Another operation that is often performed is updating the
entries in the heap. If the updated value is exactly what
we used to maintain the order of the heap. Then we need to
adjust the position of the this updated entry if its current
position violates the invariance of a heap. The heap.Fix(h heap.Interface, i int)
method is what we need here. But in order to call Fix
,
we need to know where the entry is within the heap. So this
means you need to keep track of the position of each entry in
the heap. And every time this entry gets moved, we need to
update the index as well to match its current position.
This can be done in the Swap(i, j int)
method we implemented
for the heap.Interface
.
type entry struct {
val, pos int // assume we store position along with value in heap
}
type minHeap []entry
func (h minHeap) Swap(i, j int) {
h[i], h[j] = h[j], h[i]
h[i].pos = i
h[j].pos = j
}
/* modify other methods to work with the `entry` type */
So before you heapify the minHeap
using heap.Init
. You
should initialize the pos
field of each entry to its current
index in the heap. If you are pushing new entries, assign h.Len()
to pos
before you append it to the underlying array. With this,
now you can fix the position of an entry after updating its
value by invoking heap.Fix(&h, entry.pos)
. A good example
of this usage is when implementing the Dijkstra's algorithm
which requires a heap to find the next vertex with the shortest
distance away from the source vertex efficiently.
Then use heap.Fix
to update its neighbors' distance till every
node in the graph is processed.
I will use 2642. Design Graph With Shortest Path Calculator
from LeetCode to demonstrate this in action. Feel free to give
it a try yourself before peeking at the solution below.
Expand to see solution
const INF = math.MaxInt - 1e6
type node struct {
pos, dis int
}
type Graph struct {
hlen int
h []int
nodes []node
adj []*list.List
}
func (g Graph) Len() int {
return g.hlen
}
func (g Graph) Less(i, j int) bool {
return g.nodes[g.h[i]].dis < g.nodes[g.h[j]].dis
}
func (g Graph) Swap(i, j int) {
g.h[i], g.h[j] = g.h[j], g.h[i]
g.nodes[g.h[i]].pos = i
g.nodes[g.h[j]].pos = j
}
func (g *Graph) Push(x any) {
g.h = append(g.h, x.(int))
g.hlen++
}
func (g *Graph) Pop() any {
x := g.h[g.hlen-1]
g.hlen--
return x
}
func Constructor(n int, edges [][]int) Graph {
adj := make([]*list.List, n)
for _, e := range edges {
from := e[0]
if adj[from] == nil {
adj[from] = list.New()
}
adj[from].PushFront(e)
}
return Graph{
hlen: n,
h: make([]int, n),
nodes: make([]node, n),
adj: adj,
}
}
func (g *Graph) AddEdge(edge []int) {
from := edge[0]
if g.adj[from] == nil {
g.adj[from] = list.New()
}
g.adj[from].PushFront(edge)
}
func (g *Graph) ShortestPath(node1 int, node2 int) int {
for i := range g.h {
g.h[i] = i
g.nodes[i].pos = i
g.nodes[i].dis = INF
}
g.nodes[node1].dis = 0
g.hlen = len(g.h)
heap.Init(g)
for g.hlen > 0 {
from := heap.Pop(g).(int)
g.nodes[from].pos = -1
if g.adj[from] == nil || g.nodes[from].dis == INF {
continue
}
elem := g.adj[from].Front()
for elem != nil {
to, cost := elem.Value.([]int)[1], elem.Value.([]int)[2]
if g.nodes[to].pos >= 0 {
g.nodes[to].dis = min(g.nodes[to].dis, g.nodes[from].dis+cost)

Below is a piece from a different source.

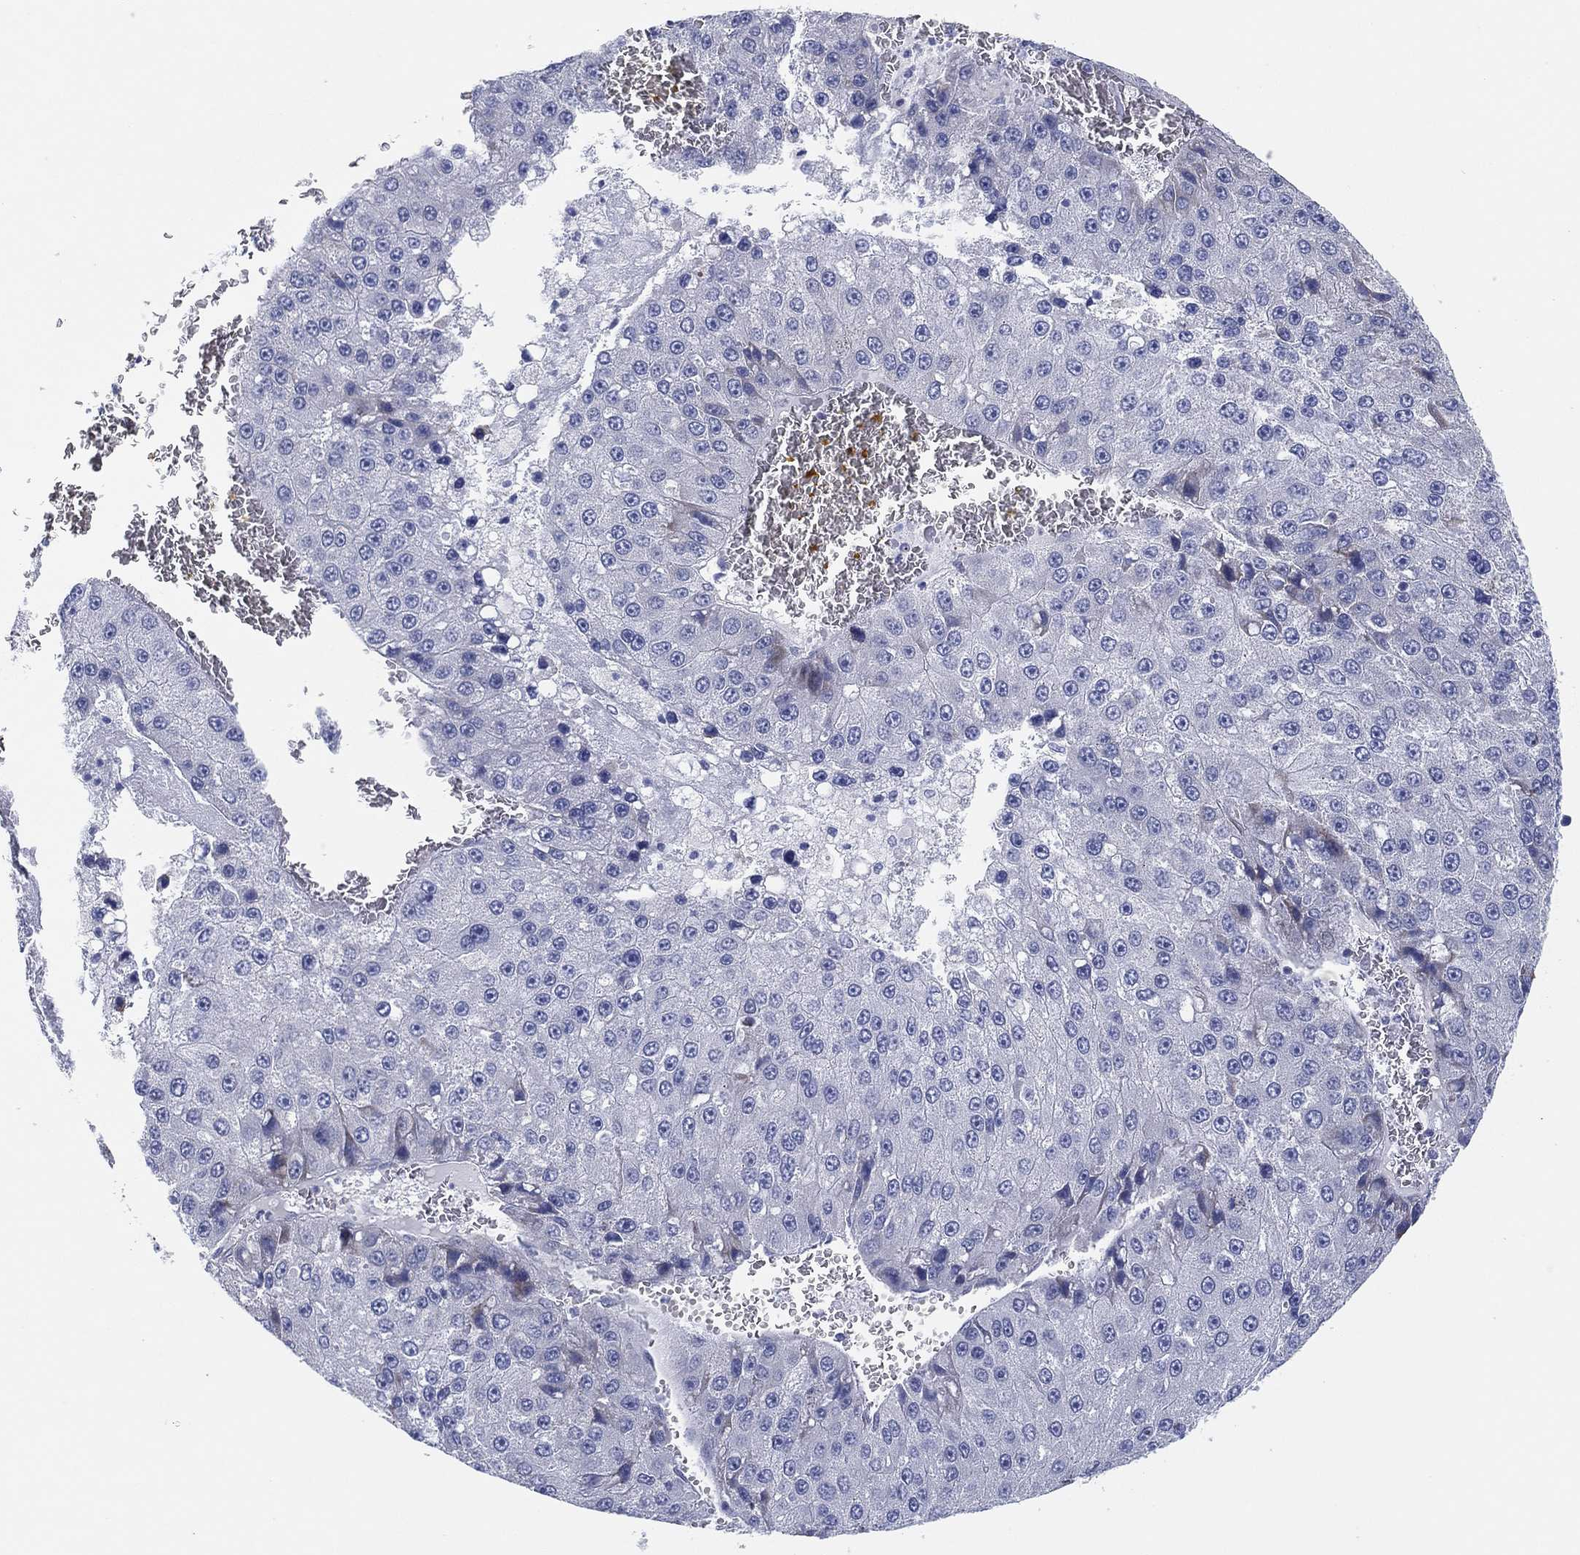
{"staining": {"intensity": "negative", "quantity": "none", "location": "none"}, "tissue": "liver cancer", "cell_type": "Tumor cells", "image_type": "cancer", "snomed": [{"axis": "morphology", "description": "Carcinoma, Hepatocellular, NOS"}, {"axis": "topography", "description": "Liver"}], "caption": "Tumor cells are negative for brown protein staining in liver hepatocellular carcinoma.", "gene": "HEATR4", "patient": {"sex": "female", "age": 73}}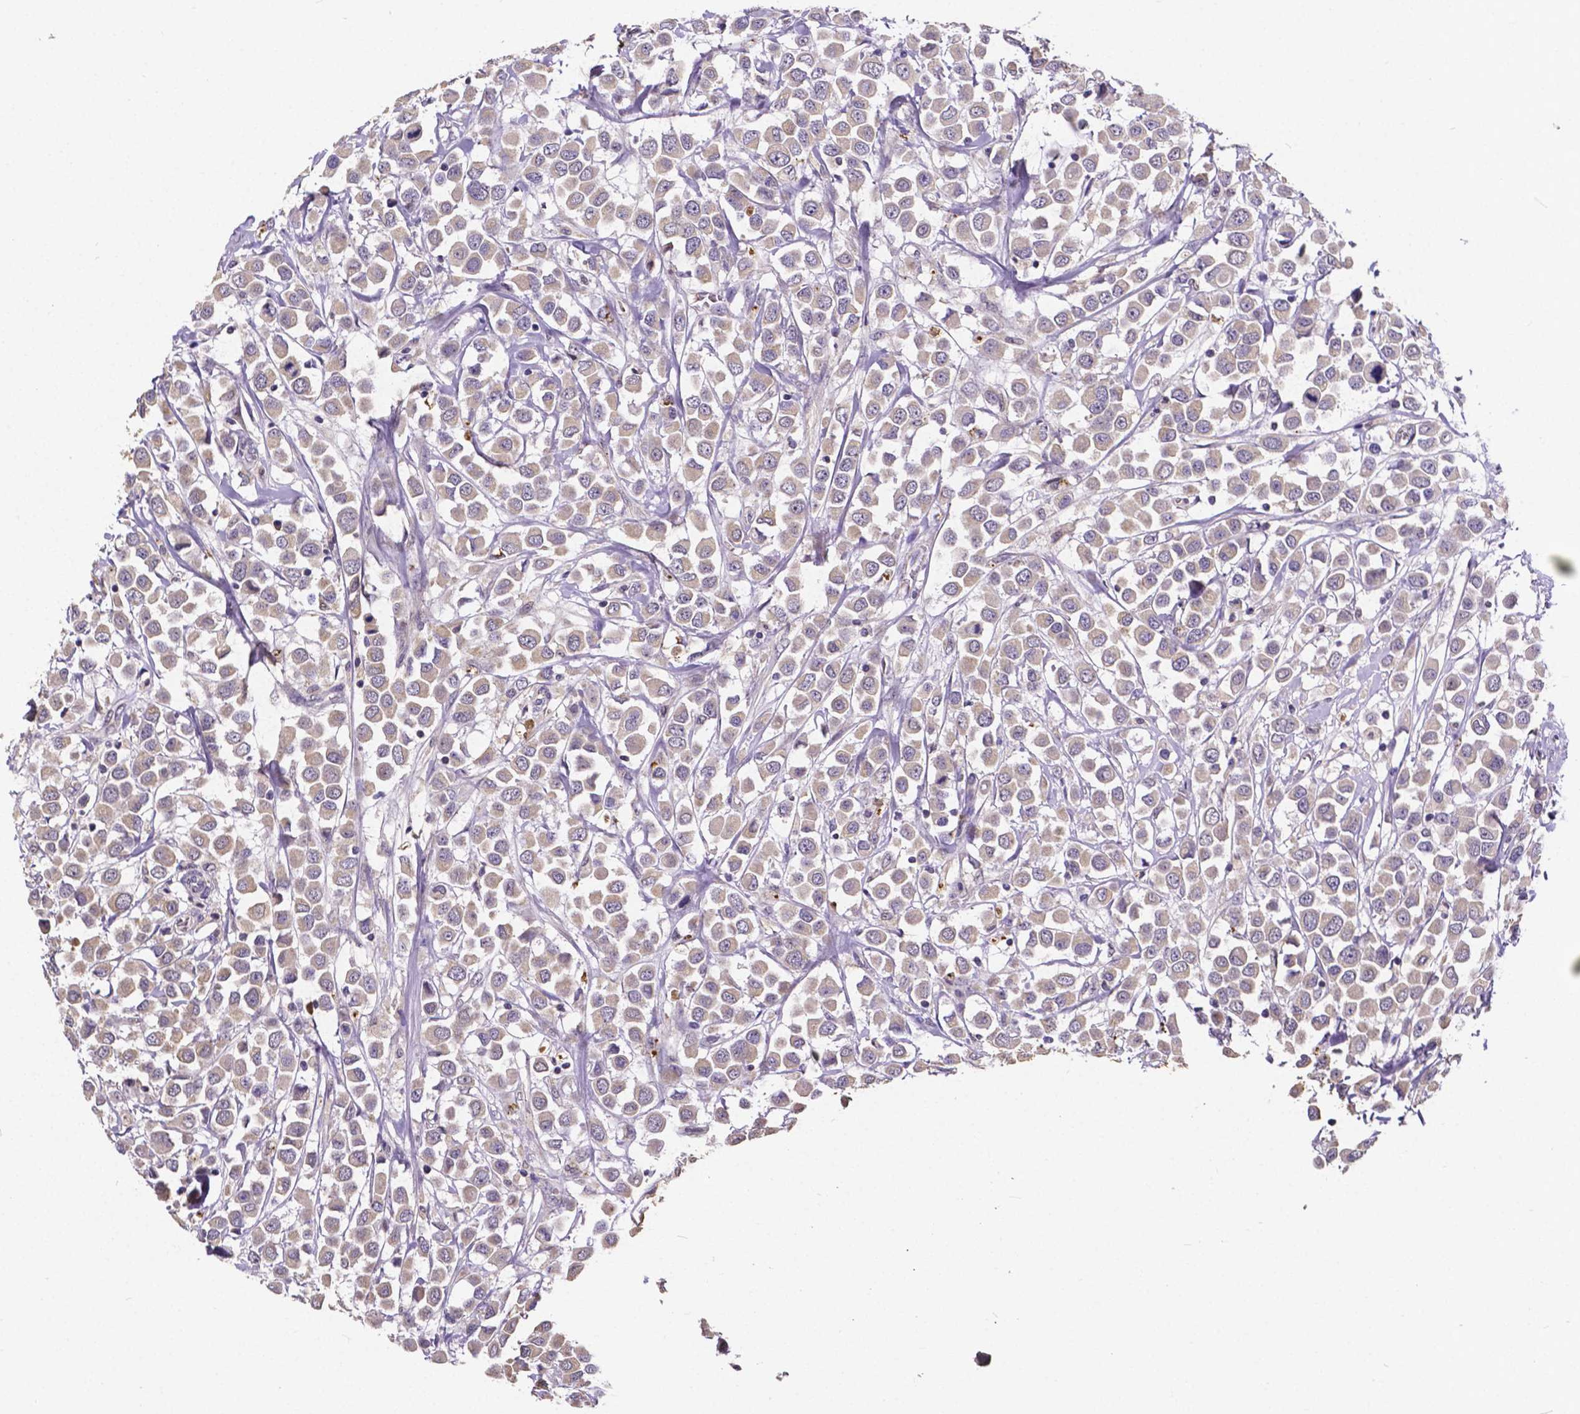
{"staining": {"intensity": "weak", "quantity": "<25%", "location": "cytoplasmic/membranous"}, "tissue": "breast cancer", "cell_type": "Tumor cells", "image_type": "cancer", "snomed": [{"axis": "morphology", "description": "Duct carcinoma"}, {"axis": "topography", "description": "Breast"}], "caption": "Human breast intraductal carcinoma stained for a protein using immunohistochemistry (IHC) demonstrates no expression in tumor cells.", "gene": "CTNNA2", "patient": {"sex": "female", "age": 61}}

heap.Fix(g, g.nodes[to].pos)
}
elem = elem.Next()
}
}
if g.nodes[node2].dis == INF {
return -1
}
return g.nodes[node2].dis
}
func min(x, y int) int {
if x < y {
return x
}
return y
}
That's all I want to share in this post. Hope there's something useful to you. I will definitely update this post in the future if I find more tricks we can use to do interesting things in Go using the heap package.